■ Assigned task: Restate the entries below in full, exactly as they read, but without pictures.

■ Records supplied:
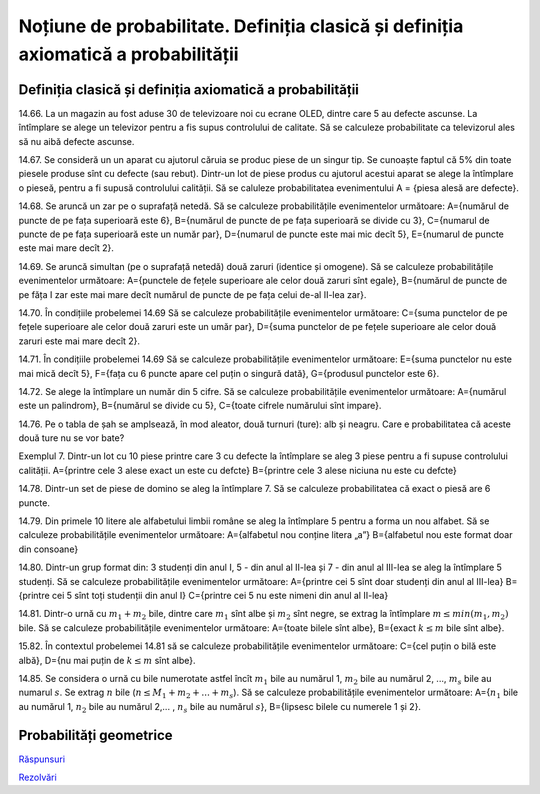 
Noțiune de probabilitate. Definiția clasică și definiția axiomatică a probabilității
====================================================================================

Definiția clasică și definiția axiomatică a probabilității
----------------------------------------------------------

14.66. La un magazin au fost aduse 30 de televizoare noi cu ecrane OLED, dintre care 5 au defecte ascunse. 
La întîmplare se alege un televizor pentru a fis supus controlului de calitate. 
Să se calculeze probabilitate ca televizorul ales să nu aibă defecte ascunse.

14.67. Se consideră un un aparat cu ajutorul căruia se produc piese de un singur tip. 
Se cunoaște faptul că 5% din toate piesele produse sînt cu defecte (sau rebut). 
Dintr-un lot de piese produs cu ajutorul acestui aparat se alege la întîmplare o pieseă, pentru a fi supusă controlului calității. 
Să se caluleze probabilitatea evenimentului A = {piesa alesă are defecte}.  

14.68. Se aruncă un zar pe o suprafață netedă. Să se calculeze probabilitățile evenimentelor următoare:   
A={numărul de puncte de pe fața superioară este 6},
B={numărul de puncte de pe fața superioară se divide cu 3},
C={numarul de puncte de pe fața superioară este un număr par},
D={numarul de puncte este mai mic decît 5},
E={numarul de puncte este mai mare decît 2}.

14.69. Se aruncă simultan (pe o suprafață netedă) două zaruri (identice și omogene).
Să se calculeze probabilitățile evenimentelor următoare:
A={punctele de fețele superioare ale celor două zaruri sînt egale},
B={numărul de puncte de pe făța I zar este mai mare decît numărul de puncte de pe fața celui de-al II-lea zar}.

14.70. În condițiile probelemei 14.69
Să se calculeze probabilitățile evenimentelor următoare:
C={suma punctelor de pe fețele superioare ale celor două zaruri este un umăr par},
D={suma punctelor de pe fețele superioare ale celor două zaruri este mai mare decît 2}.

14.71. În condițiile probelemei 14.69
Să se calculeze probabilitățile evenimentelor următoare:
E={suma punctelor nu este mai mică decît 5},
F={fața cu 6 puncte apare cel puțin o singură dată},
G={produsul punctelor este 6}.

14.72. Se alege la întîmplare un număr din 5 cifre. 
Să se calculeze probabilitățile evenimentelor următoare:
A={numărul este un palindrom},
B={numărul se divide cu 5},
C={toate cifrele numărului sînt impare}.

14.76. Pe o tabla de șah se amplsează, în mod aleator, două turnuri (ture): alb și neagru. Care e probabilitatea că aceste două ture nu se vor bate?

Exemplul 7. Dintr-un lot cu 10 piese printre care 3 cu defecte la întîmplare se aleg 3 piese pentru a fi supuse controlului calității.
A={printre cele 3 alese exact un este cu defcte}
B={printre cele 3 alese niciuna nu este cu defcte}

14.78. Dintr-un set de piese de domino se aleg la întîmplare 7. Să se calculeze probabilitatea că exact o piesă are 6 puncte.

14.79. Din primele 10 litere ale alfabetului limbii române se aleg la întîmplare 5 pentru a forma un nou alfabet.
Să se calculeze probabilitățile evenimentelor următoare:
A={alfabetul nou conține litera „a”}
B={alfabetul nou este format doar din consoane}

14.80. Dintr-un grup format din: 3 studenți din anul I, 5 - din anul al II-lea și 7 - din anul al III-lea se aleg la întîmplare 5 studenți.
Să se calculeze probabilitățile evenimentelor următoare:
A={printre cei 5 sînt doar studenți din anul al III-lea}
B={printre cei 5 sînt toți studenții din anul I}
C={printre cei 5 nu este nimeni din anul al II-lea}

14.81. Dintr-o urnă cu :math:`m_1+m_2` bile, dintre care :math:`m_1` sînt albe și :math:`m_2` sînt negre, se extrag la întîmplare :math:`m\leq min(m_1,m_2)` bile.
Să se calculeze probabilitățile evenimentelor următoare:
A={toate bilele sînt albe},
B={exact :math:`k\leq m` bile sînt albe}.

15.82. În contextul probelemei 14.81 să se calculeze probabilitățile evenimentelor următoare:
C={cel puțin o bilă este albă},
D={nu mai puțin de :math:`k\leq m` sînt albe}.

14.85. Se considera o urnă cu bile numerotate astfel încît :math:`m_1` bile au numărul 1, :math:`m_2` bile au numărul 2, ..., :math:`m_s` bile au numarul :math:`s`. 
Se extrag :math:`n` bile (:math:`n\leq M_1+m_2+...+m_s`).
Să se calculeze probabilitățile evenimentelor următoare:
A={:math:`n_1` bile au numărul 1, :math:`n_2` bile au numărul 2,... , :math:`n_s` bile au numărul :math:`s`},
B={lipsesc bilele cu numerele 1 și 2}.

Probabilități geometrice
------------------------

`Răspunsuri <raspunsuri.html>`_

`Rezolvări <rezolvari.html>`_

■ Answer to the problem:
Noțiune de probabilitate. Definiția clasică și definiția axiomatică a probabilității
====================================================================================

Definiția clasică și definiția axiomatică a probabilității
----------------------------------------------------------

14.66. La un magazin au fost aduse 30 de televizoare noi cu ecrane OLED, dintre care 5 au defecte ascunse. 
La întîmplare se alege un televizor pentru a fis supus controlului de calitate. 
Să se calculeze probabilitate ca televizorul ales să nu aibă defecte ascunse.

14.67. Se consideră un un aparat cu ajutorul căruia se produc piese de un singur tip. 
Se cunoaște faptul că 5% din toate piesele produse sînt cu defecte (sau rebut). 
Dintr-un lot de piese produs cu ajutorul acestui aparat se alege la întîmplare o pieseă, pentru a fi supusă controlului calității. 
Să se caluleze probabilitatea evenimentului A = {piesa alesă are defecte}.  

14.68. Se aruncă un zar pe o suprafață netedă. Să se calculeze probabilitățile evenimentelor următoare:   
A={numărul de puncte de pe fața superioară este 6},
B={numărul de puncte de pe fața superioară se divide cu 3},
C={numarul de puncte de pe fața superioară este un număr par},
D={numarul de puncte este mai mic decît 5},
E={numarul de puncte este mai mare decît 2}.

14.69. Se aruncă simultan (pe o suprafață netedă) două zaruri (identice și omogene).
Să se calculeze probabilitățile evenimentelor următoare:
A={punctele de fețele superioare ale celor două zaruri sînt egale},
B={numărul de puncte de pe făța I zar este mai mare decît numărul de puncte de pe fața celui de-al II-lea zar}.

14.70. În condițiile probelemei 14.69
Să se calculeze probabilitățile evenimentelor următoare:
C={suma punctelor de pe fețele superioare ale celor două zaruri este un umăr par},
D={suma punctelor de pe fețele superioare ale celor două zaruri este mai mare decît 2}.

14.71. În condițiile probelemei 14.69
Să se calculeze probabilitățile evenimentelor următoare:
E={suma punctelor nu este mai mică decît 5},
F={fața cu 6 puncte apare cel puțin o singură dată},
G={produsul punctelor este 6}.

14.72. Se alege la întîmplare un număr din 5 cifre. 
Să se calculeze probabilitățile evenimentelor următoare:
A={numărul este un palindrom},
B={numărul se divide cu 5},
C={toate cifrele numărului sînt impare}.

14.76. Pe o tabla de șah se amplsează, în mod aleator, două turnuri (ture): alb și neagru. Care e probabilitatea că aceste două ture nu se vor bate?

Exemplul 7. Dintr-un lot cu 10 piese printre care 3 cu defecte la întîmplare se aleg 3 piese pentru a fi supuse controlului calității.
A={printre cele 3 alese exact un este cu defcte}
B={printre cele 3 alese niciuna nu este cu defcte}

14.78. Dintr-un set de piese de domino se aleg la întîmplare 7. Să se calculeze probabilitatea că exact o piesă are 6 puncte.

14.79. Din primele 10 litere ale alfabetului limbii române se aleg la întîmplare 5 pentru a forma un nou alfabet.
Să se calculeze probabilitățile evenimentelor următoare:
A={alfabetul nou conține litera „a”}
B={alfabetul nou este format doar din consoane}

14.80. Dintr-un grup format din: 3 studenți din anul I, 5 - din anul al II-lea și 7 - din anul al III-lea se aleg la întîmplare 5 studenți.
Să se calculeze probabilitățile evenimentelor următoare:
A={printre cei 5 sînt doar studenți din anul al III-lea}
B={printre cei 5 sînt toți studenții din anul I}
C={printre cei 5 nu este nimeni din anul al II-lea}

14.81. Dintr-o urnă cu :math:`m_1+m_2` bile, dintre care :math:`m_1` sînt albe și :math:`m_2` sînt negre, se extrag la întîmplare :math:`m\leq min(m_1,m_2)` bile.
Să se calculeze probabilitățile evenimentelor următoare:
A={toate bilele sînt albe},
B={exact :math:`k\leq m` bile sînt albe}.

15.82. În contextul probelemei 14.81 să se calculeze probabilitățile evenimentelor următoare:
C={cel puțin o bilă este albă},
D={nu mai puțin de :math:`k\leq m` sînt albe}.

14.85. Se considera o urnă cu bile numerotate astfel încît :math:`m_1` bile au numărul 1, :math:`m_2` bile au numărul 2, ..., :math:`m_s` bile au numarul :math:`s`. 
Se extrag :math:`n` bile (:math:`n\leq M_1+m_2+...+m_s`).
Să se calculeze probabilitățile evenimentelor următoare:
A={:math:`n_1` bile au numărul 1, :math:`n_2` bile au numărul 2,... , :math:`n_s` bile au numărul :math:`s`},
B={lipsesc bilele cu numerele 1 și 2}.

Probabilități geometrice
------------------------

`Răspunsuri <raspunsuri.html>`_

`Rezolvări <rezolvari.html>`_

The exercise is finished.